YouTube is taking “a hard look” at its existing community guidelines governing what kinds of content are allowed on the platform — not just what content it deems acceptable for serving ads against.

That’s according to Philipp Schindler, Google’s chief business officer, who on Tuesday outlined a series of steps the internet giant is taking in response to an uproar in the U.K. after advertisers and agencies discovered that some of their ads ran against YouTube videos from white supremacists and other hate-mongers. As a result, several British marketers and even the U.K. government have pulled business from Google and YouTube.

“We know advertisers don’t want their ads next to content that doesn’t align with their values,” Schindler wrote in the blog post. “So starting today, we’re taking a tougher stance on hateful, offensive and derogatory content.”

YouTube’s community guidelines already broadly forbid users from posting hate speech, which it defines as content “that promotes or condones violence against individuals or groups based on race or ethnic origin, religion, disability, gender, age, nationality, veteran status, or sexual orientation/gender identity,” or whose primary purpose is “inciting hatred” on the basis of those attributes. Now, according to Schindler, the YouTube team is considering being even more aggressive in blocking offensive material from being hosted on the site.

Google’s attempt at damage control on the issue comes after U.K. advertisers have responded with outrage after their brand messages appeared with objectionable content. Last week the Guardian reported that it had discovered some of its ads on YouTube had been placed with such content as videos by American white nationalists, including former Ku Klux Klan leader David Duke, and a hate preacher banned in the U.K. “Recently, we had a number of cases where brands’ ads appeared on content that was not aligned with their values.
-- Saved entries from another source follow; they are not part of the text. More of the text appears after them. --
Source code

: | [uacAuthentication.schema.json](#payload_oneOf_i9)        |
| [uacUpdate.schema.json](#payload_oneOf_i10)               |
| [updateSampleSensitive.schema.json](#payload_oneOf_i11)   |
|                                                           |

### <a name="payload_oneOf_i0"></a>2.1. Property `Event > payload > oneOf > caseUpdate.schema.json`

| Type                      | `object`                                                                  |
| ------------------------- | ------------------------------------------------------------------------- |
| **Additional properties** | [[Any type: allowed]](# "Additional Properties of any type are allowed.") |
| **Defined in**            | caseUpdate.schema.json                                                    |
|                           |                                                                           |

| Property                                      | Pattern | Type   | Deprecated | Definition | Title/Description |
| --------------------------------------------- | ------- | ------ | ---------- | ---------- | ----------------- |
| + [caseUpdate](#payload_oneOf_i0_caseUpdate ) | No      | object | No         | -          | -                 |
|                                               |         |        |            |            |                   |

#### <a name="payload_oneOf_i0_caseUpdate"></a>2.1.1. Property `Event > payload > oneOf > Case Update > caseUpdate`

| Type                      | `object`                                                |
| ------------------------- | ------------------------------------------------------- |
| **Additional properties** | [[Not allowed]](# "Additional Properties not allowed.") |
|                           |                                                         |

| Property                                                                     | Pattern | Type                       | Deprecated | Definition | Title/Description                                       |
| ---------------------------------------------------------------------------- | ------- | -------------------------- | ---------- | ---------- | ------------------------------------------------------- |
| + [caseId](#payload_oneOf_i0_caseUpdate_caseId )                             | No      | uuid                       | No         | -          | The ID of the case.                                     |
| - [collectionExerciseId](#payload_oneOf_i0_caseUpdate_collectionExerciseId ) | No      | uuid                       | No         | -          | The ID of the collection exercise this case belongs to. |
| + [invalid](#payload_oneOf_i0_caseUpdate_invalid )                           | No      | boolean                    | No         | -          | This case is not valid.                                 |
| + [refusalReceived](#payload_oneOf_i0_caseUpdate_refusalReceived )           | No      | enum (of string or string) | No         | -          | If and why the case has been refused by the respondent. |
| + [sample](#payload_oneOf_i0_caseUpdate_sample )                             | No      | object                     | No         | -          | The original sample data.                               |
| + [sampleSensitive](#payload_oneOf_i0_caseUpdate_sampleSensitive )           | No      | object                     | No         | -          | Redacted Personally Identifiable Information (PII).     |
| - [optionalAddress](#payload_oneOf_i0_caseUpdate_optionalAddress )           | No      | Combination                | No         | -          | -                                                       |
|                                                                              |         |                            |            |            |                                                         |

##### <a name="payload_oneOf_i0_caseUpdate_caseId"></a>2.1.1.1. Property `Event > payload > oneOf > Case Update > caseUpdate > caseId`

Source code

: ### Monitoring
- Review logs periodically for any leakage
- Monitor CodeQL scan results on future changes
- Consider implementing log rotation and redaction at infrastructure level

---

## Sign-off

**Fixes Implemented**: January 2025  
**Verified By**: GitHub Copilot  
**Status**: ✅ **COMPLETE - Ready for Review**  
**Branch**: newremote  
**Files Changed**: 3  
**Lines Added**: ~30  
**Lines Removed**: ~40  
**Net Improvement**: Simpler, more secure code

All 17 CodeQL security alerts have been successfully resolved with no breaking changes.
For this, we deeply apologize,” Schindler wrote.

According to Schindler, Google’s stepped-up measures will run across three fronts: updating its ad policies, better enforcement of those policies, and new controls for advertisers.

On the policies front, Google will be removing ads “more effectively” from content that attacks or harasses people based on their race, religion, gender or similar categories. That change also “will enable us to take action, where appropriate, on a larger set of ads and sites,” according to Schindler. Google also will “tighten safeguards” to ensure ads show up only against legitimate creators in the YouTube Partner Program, as opposed to those who impersonate other channels or violate community guidelines.

Google also is vowing to improve controls for advertisers to manage where their ads appear across YouTube and Google’s ad networks. That’s set to include changing default settings for ads so that they show only on content that meets a higher level of brand safety and excludes potentially objectionable content. In addition, Google said, it will roll out new account-level controls to make it easier for advertisers to exclude specific sites and channels from all of their AdWords for Video and Google Display Network campaigns.

“We’ll offer advertisers and agencies more transparency and visibility on where their ads are running, and in the coming months we’ll expand availability of video-level reporting to all advertisers,” Schindler wrote.

Google plans to hire “significant numbers” of people to tackle the job, he said, as well as develop new tools to increase its capacity to review questionable content for advertising. “In cases where advertisers find their ads were served where they shouldn’t have been, we plan to offer a new escalation path to make it easier for them to raise issues,” Schindler wrote, with the company aiming to soon be able to resolve such cases “in less than a few hours.”

At the same time it’s moving to make sure advertisers don’t get any unexpected surprises about where their ads show up, Google will “act carefully, preserving the value we currently provide to advertisers, publishers and creators of all sizes,” Schindler added.